Data to use
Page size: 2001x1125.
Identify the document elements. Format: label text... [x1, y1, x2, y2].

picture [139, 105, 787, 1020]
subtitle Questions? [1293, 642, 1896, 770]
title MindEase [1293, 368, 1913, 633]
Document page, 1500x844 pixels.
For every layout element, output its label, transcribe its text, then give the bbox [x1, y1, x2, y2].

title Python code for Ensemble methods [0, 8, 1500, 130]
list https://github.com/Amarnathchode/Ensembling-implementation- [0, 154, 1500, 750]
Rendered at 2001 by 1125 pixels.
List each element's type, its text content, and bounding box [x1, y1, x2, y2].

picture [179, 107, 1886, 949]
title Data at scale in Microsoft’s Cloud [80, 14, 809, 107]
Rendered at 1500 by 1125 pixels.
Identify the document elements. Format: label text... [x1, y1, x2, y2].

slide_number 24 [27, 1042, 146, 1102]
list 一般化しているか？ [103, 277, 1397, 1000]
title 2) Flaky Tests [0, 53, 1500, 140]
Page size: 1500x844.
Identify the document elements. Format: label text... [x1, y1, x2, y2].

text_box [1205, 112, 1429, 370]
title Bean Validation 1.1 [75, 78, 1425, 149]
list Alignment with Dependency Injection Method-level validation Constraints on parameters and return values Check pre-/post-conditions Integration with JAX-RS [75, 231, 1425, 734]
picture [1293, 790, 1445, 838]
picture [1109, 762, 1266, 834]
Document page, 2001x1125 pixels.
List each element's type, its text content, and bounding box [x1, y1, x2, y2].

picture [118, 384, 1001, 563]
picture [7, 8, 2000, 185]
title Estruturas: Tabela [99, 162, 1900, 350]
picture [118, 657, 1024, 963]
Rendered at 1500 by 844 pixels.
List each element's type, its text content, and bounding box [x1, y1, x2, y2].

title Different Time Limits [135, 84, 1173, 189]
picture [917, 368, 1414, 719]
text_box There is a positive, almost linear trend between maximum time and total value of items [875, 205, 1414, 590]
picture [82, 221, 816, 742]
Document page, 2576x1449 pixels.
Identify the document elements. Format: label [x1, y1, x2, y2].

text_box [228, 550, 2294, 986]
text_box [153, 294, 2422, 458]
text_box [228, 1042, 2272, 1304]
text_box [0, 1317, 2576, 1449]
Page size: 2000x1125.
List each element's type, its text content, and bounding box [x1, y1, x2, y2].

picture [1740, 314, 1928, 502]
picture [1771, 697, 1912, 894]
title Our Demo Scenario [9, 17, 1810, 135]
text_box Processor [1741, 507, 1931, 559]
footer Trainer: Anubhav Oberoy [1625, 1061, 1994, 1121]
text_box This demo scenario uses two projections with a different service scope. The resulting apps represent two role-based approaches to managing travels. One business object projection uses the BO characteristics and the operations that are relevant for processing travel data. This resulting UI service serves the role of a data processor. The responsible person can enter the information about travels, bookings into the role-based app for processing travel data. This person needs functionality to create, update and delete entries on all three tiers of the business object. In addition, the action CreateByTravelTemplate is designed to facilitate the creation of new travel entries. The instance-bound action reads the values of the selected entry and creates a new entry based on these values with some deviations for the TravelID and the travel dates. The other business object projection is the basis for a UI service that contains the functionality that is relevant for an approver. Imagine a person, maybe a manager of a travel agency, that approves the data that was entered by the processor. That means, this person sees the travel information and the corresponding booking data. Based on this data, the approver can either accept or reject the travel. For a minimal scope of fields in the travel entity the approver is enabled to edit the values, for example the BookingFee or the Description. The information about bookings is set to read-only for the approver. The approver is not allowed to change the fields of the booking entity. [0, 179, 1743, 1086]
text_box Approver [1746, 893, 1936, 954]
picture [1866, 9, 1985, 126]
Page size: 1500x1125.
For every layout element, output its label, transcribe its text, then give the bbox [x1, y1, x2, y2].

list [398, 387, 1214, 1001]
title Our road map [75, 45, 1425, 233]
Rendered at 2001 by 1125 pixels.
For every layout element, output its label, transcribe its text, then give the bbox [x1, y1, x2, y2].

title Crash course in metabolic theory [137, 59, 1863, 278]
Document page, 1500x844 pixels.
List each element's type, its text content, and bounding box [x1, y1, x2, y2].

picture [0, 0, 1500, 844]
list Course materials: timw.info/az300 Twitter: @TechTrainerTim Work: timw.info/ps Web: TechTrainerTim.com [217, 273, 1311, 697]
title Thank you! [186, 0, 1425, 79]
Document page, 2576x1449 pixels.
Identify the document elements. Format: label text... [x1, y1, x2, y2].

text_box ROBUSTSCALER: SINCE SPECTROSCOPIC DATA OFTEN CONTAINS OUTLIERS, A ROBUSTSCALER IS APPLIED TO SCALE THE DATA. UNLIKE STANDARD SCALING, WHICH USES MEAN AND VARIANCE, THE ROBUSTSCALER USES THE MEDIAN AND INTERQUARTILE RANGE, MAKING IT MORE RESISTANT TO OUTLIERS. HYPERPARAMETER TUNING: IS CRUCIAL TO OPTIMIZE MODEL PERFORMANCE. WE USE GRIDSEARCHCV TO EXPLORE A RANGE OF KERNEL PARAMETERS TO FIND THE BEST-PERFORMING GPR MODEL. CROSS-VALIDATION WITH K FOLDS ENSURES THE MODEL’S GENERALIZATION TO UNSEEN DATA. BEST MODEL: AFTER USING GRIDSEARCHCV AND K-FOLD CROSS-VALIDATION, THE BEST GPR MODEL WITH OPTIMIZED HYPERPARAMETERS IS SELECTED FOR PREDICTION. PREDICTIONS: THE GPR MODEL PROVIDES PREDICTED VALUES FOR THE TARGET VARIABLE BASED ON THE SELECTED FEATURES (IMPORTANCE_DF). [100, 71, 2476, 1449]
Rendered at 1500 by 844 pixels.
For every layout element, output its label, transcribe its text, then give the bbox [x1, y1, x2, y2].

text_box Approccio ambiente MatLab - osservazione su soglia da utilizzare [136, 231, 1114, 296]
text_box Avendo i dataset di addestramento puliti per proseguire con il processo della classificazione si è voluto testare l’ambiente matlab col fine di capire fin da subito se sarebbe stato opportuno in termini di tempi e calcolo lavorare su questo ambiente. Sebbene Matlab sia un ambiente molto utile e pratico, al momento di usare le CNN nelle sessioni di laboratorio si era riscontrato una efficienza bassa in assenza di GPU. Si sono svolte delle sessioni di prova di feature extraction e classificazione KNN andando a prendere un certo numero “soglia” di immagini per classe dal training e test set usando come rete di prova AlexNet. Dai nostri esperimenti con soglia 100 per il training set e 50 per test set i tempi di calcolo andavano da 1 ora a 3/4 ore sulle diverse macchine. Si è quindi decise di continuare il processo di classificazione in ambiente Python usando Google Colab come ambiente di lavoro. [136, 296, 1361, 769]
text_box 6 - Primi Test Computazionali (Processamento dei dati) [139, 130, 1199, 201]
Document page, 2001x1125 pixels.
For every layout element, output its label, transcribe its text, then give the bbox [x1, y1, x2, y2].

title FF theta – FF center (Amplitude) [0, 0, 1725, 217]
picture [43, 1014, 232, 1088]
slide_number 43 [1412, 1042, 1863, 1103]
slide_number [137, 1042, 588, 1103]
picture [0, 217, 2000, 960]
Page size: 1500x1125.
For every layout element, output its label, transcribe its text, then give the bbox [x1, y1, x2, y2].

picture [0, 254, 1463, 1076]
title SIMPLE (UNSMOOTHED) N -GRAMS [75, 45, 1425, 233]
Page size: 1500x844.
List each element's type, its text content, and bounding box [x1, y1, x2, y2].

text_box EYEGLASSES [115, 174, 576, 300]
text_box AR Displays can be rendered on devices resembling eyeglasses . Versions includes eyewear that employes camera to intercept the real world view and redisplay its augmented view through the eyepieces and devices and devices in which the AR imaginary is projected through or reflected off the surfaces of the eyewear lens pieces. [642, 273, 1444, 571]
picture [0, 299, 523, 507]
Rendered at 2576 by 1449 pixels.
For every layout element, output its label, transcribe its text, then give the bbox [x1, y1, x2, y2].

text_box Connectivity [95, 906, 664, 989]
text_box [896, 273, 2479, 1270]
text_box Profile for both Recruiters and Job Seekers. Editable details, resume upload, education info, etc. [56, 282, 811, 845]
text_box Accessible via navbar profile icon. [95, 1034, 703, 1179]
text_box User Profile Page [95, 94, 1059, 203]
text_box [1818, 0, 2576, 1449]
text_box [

Requirement
Beginning at the line that contains "Rendered at 2576 by 1449 pixels." and ending at the last line above, copy each line without any change.

Problem solution
Rendered at 2576 by 1449 pixels.
For every layout element, output its label, transcribe its text, then give the bbox [x1, y1, x2, y2].

text_box Connectivity [95, 906, 664, 989]
text_box [896, 273, 2479, 1270]
text_box Profile for both Recruiters and Job Seekers. Editable details, resume upload, education info, etc. [56, 282, 811, 845]
text_box Accessible via navbar profile icon. [95, 1034, 703, 1179]
text_box User Profile Page [95, 94, 1059, 203]
text_box [1818, 0, 2576, 1449]
text_box [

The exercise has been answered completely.